• **Excerpted records**:
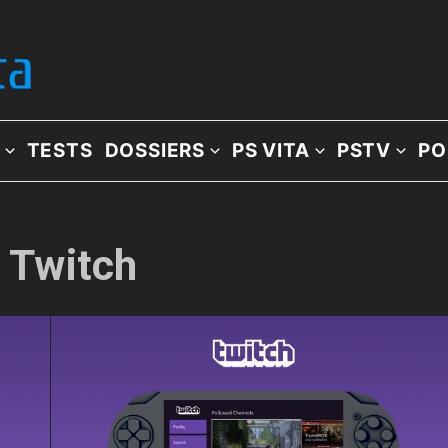
TESTS
DOSSIERS
PS VITA
PSTV
PO
: Twitch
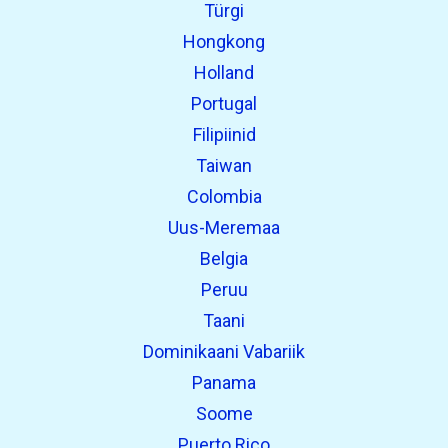
Türgi
Hongkong
Holland
Portugal
Filipiinid
Taiwan
Colombia
Uus-Meremaa
Belgia
Peruu
Taani
Dominikaani Vabariik
Panama
Soome
Puerto Rico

• **Problem details**:
Where a picture appears in the material above, skip it, and print the rest exactly.

• **Response area**:
TESTS
DOSSIERS
PS VITA
PSTV
PO
: Twitch
Türgi
Hongkong
Holland
Portugal
Filipiinid
Taiwan
Colombia
Uus-Meremaa
Belgia
Peruu
Taani
Dominikaani Vabariik
Panama
Soome
Puerto Rico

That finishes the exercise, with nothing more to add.